(Source)
◆ ◆ ◆ ◆ ◆ ◆ ◆

Meanwhile, there are official reports that several "welfare villages" have been established to house displaced Tamils in Vavuniya and Mannar districts. According to a report in the Daily Telegraph, these villages "will be compulsory holding centres for all civilians fleeing the fighting". Is this a euphemism for concentration camps? Mangala Samaraveera, the former foreign minister, told the Telegraph: "A few months ago the government started registering all Tamils in Colombo on the grounds that they could be a security threat, but this could be exploited for other purposes, like the Nazis in the 1930s. They’re basically going to label the whole civilian Tamil population as potential terrorists."

Given its stated objective of "wiping out" the Liberation Tigers of Tamil Eelam, this malevolent collapse of civilians and "terrorists" does seem to signal that the government of Sri Lanka is on the verge of committing what could end up being genocide. According to a UN estimate, several thousand people have already been killed. Thousands more are critically wounded. The few eyewitness reports that have come out are descriptions of a nightmare from hell.

What we are witnessing, or should we say what is happening, in Sri Lanka – and what is being so effectively hidden from public scrutiny – is a brazen, openly racist war. The impunity with which the Sri Lankan government is being able to commit these crimes actually unveils the deeply ingrained racist prejudice that is precisely what led to the marginalisation and alienation of the Tamils of Sri Lanka in the first place. That racism has a long history – of social ostracism, economic blockades, pogroms and torture. The brutal nature of the decades-long civil war, which started as a peaceful protest, has its roots in this.

◆ ◆ ◆ ◆ ◆ ◆ ◆

(Complete the following)
1 - Write out the passage on the Sri Lanka war word for word, from "What we are" to "roots in this.".
2 - In the passage on the Sri Lanka war, in which districts are the "welfare villages" reported to have been established?
The listing that follows plays no part in what you need to do.

◆ ◆ ◆ ◆ ◆ ◆ ◆

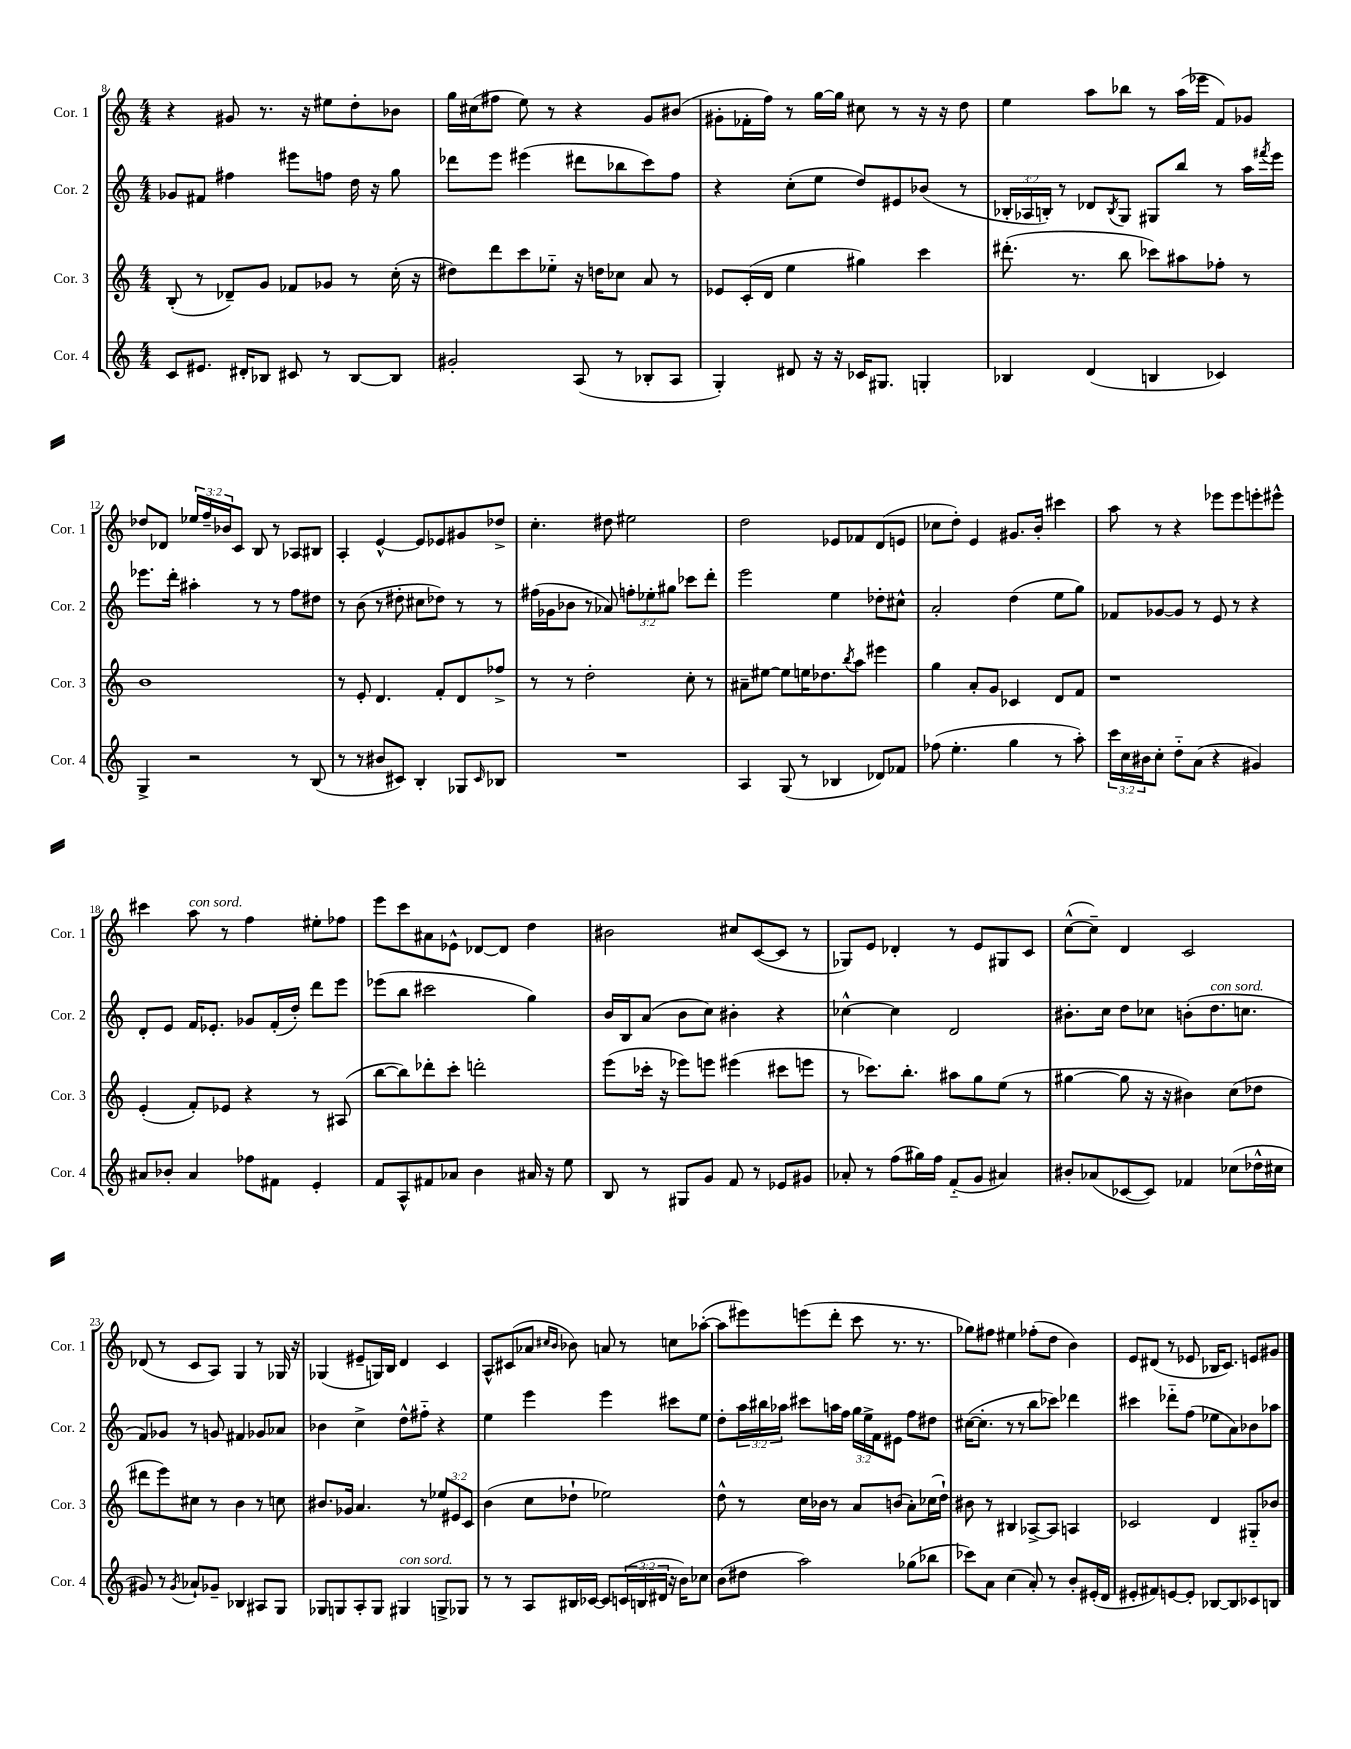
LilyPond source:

<<
\new StaffGroup <<
\new Staff = "s0" \with { instrumentName = "Cor. 1" shortInstrumentName = "Cor. 1" } {
    \clef treble \key c \major \numericTimeSignature \time 4/4 \override Staff.TupletNumber.text = #tuplet-number::calc-fraction-text
    r4 gis'8 r8. r16 eis''8 d''8-. bes'8 |
    g''16 cis''16( fis''8 e''8) r8 r4 g'8 bis'8( |
    gis'8-. fes'16-. f''16) r8 g''16~ g''16 cis''8 r8 r16 r16 d''8 |
    e''4 a''8 bes''8 r8 a''16( ees'''16 f'8) ges'8 |
    des''8 des'8 \tuplet 3/2 { ees''16 f''16-- bes'16 } c'8 b8 r8 aes8 bis8 |
    a4-. e'4~-^ e'8 ees'8 gis'8 des''8-> |
    c''4.-. dis''8 eis''2 |
    d''2 ees'8 fes'8 d'8( e'8 |
    ces''8 d''8-.) e'4 gis'8. b'16-. cis'''4 |
    a''8 r8 r4 ees'''8 ees'''8 e'''8-. eis'''8-^ |
    cis'''4 a''8^\markup { \italic "con sord." } r8 f''4 eis''8-. fes''8 |
    e'''8 c'''8 ais'8 ees'8-^ des'8~ des'8 d''4 |
    bis'2 cis''8 c'8~( c'8 r8 |
    ges8) e'8 des'4-. r8 e'8 gis8 c'8 |
    c''8~-^( c''8--) d'4 c'2 |
    des'8( r8 c'8 a8) g4 r8 ges16 r16 |
    ges4( eis'8-- g16) b16 d'4 c'4 |
    a8-^ cis'8( aes'8 \grace { cis''16 b'16 } bes'8) a'8 r8 c''8 aes''8~-.( |
    aes''8 eis'''8) e'''8( d'''8-. c'''8 r8. r8. |
    ges''8) fis''8 eis''4 fes''8-.( d''8 b'4) |
    e'8 dis'8( r8 ees'8 bes16 c'8.) e'8 gis'8 \bar "|." |
}
\new Staff = "s1" \with { instrumentName = "Cor. 2" shortInstrumentName = "Cor. 2" } {
    \clef treble \key c \major \numericTimeSignature \time 4/4 \override Staff.TupletNumber.text = #tuplet-number::calc-fraction-text
    ges'8 fis'8 fis''4 eis'''8 f''8 d''16 r16 g''8 |
    des'''8 e'''8 eis'''4( dis'''8 bes''8 c'''8) f''8 |
    r4 c''8-.( e''8 d''8) eis'8 bes'8( r8 |
    \tuplet 3/2 { bes16-. aes16 b16-.) } r8 des'8 \acciaccatura { b8 } g8 gis8 b''8 r8 a''16 \acciaccatura { fis'''8 } e'''16 |
    ees'''8. d'''16-. ais''4-. r8 r8 f''8 dis''8 |
    r8 b'8( r8 dis''8-. cis''8 des''8) r8 r8 |
    fis''16( ges'16 bes'8 r8 aes'8) \tuplet 3/2 { f''8-. ees''8-. gis''8 } ces'''8 d'''8-. |
    e'''2 e''4 des''8-. cis''8-^ |
    a'2-. d''4( e''8 g''8) |
    fes'8 ges'8~ ges'8 r8 e'8 r8 r4 |
    d'8-. e'8 f'16 ees'8.-. ges'8 f'16-.( d''16-.) d'''8 e'''8 |
    ees'''8( b''8 cis'''2 g''4) |
    b'16 b16 a'8( b'8 c''8) bis'4-. r4 |
    ces''4~-^ ces''4 d'2 |
    bis'8.-. c''16 d''8 ces''8 b'8-.( d''8.^\markup { \italic "con sord." } c''8. |
    f'8) ges'8 r8 g'8 fis'4 ges'8 aes'8 |
    bes'4 c''4-> d''8-^ fis''8-_ r4 |
    e''4 e'''4 e'''4 cis'''8 e''8 |
    d''8-. \tuplet 3/2 { a''16 bis''16 aes''16 } cis'''8 a''16 f''16 \tuplet 3/2 { g''16 e''16-> f'16 } eis'8 f''8 dis''8 |
    cis''16~( cis''8.-. r8 r8 b''8 ces'''8) des'''4 |
    cis'''4 des'''8-_ f''8( ees''8 a'8) bes'8 aes''8 \bar "|." |
}
\new Staff = "s2" \with { instrumentName = "Cor. 3" shortInstrumentName = "Cor. 3" } {
    \clef treble \key c \major \numericTimeSignature \time 4/4 \override Staff.TupletNumber.text = #tuplet-number::calc-fraction-text
    b8-.( r8 des'8--) g'8 fes'8 ges'8 r8 c''16-.( r16 |
    dis''8) d'''8 c'''8 ees''8-_ r16 d''16 ces''8 a'8 r8 |
    ees'8 c'16-.( d'16 e''4 gis''4) c'''4 |
    dis'''8.-.( r8. b''8 ces'''8) ais''8 fes''8-. r8 |
    b'1 |
    r8 e'8-. d'4. f'8-. d'8 fes''8-> |
    r8 r8 d''2-. c''8-. r8 |
    ais'8-- eis''8~ eis''8 e''16 des''8. \acciaccatura { b''8 } a''8 eis'''4 |
    g''4 a'8-. g'8 ces'4 d'8 f'8 |
    r1 |
    e'4-.( f'8-.) ees'8 r4 r8 ais8( |
    b''8~ b''8) des'''8-. c'''8-. d'''2-. |
    e'''8( ces'''16-. r16 ees'''8) e'''8 eis'''4( cis'''8 e'''8 |
    r8 ces'''8.) b''8.-. ais''8 g''8 e''8( r8 |
    gis''4~ gis''8 r16 r16 bis'4) c''8( des''8 |
    dis'''8 e'''8) cis''8 r8 b'4 r8 c''8 |
    bis'8. ges'16 a'4. r8 \tuplet 3/2 { ees''8 eis'8 c'8 } |
    b'4( c''8 des''8-! ees''2) |
    d''8-^ r8 c''16 bes'16 r8 a'8 b'8( a'8-.) ces''16( d''16-!) |
    bis'8 r8 bis4 aes8~-> aes8 a4 |
    ces'2 d'4 gis8-_ bes'8 \bar "|." |
}
\new Staff = "s3" \with { instrumentName = "Cor. 4" shortInstrumentName = "Cor. 4" } {
    \clef treble \key c \major \numericTimeSignature \time 4/4 \override Staff.TupletNumber.text = #tuplet-number::calc-fraction-text
    c'8 eis'8. dis'16-. bes8 cis'8 r8 bes8~ bes8 |
    gis'2-. a8( r8 bes8-. a8 |
    g4-.) dis'8 r16 r16 ces'16 gis8. g4-. |
    bes4 d'4( b4 ces'4) |
    g4-> r2 r8 b8( |
    r8 r8 bis'8 cis'8) b4-. ges8 \grace { cis'16 } bes8 |
    R1 |
    a4 g8( r8 bes4 des'8) fes'8 |
    fes''8( e''4.-. g''4 r8 a''8-.) |
    \tuplet 3/2 { c'''16 c''16 bis'16 } c''8-. d''8-_ a'8( r4 gis'4) |
    ais'8 bes'8-. ais'4 fes''8 fis'8 e'4-. |
    f'8 a8-^ fis'8 aes'8 b'4 ais'16 r16 e''8 |
    b8 r8 gis8 g'8 f'8 r8 ees'8 gis'8 |
    aes'8-. r8 f''8( gis''16) f''16 f'8-_( g'8 ais'4) |
    bis'8-. aes'8( ces'8~ ces'8) fes'4 ces''8( des''16-^ cis''16 |
    gis'8) r8 \acciaccatura { gis'8 } aes'8-! ges'8-- bes4 ais8 g8 |
    ges8 g8 a8-. g8 gis4^\markup { \italic "con sord." } g8-> ges8 |
    r8 r8 a8 bis16 ces'16~ ces'8 \tuplet 3/2 { c'16( b16 dis'16 } r16 b'16) ces''8 |
    b'8( dis''8 a''2) ges''8( bes''8 |
    ces'''8) a'8 c''4( a'8-.) r8 b'8-. eis'16-.( d'16 |
    eis'8-. fis'8) e'8~ e'8-. bes8~ bes8 ces'8 b8 \bar "|." |
}
>>
>>
\layout { \context { \Score currentBarNumber = #8 } }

◆ ◆ ◆ ◆ ◆ ◆ ◆

(Response list)
1 -
What we are witnessing, or should we say what is happening, in Sri Lanka – and what is being so effectively hidden from public scrutiny – is a brazen, openly racist war. The impunity with which the Sri Lankan government is being able to commit these crimes actually unveils the deeply ingrained racist prejudice that is precisely what led to the marginalisation and alienation of the Tamils of Sri Lanka in the first place. That racism has a long history – of social ostracism, economic blockades, pogroms and torture. The brutal nature of the decades-long civil war, which started as a peaceful protest, has its roots in this.

2 - Vavuniya and Mannar districts.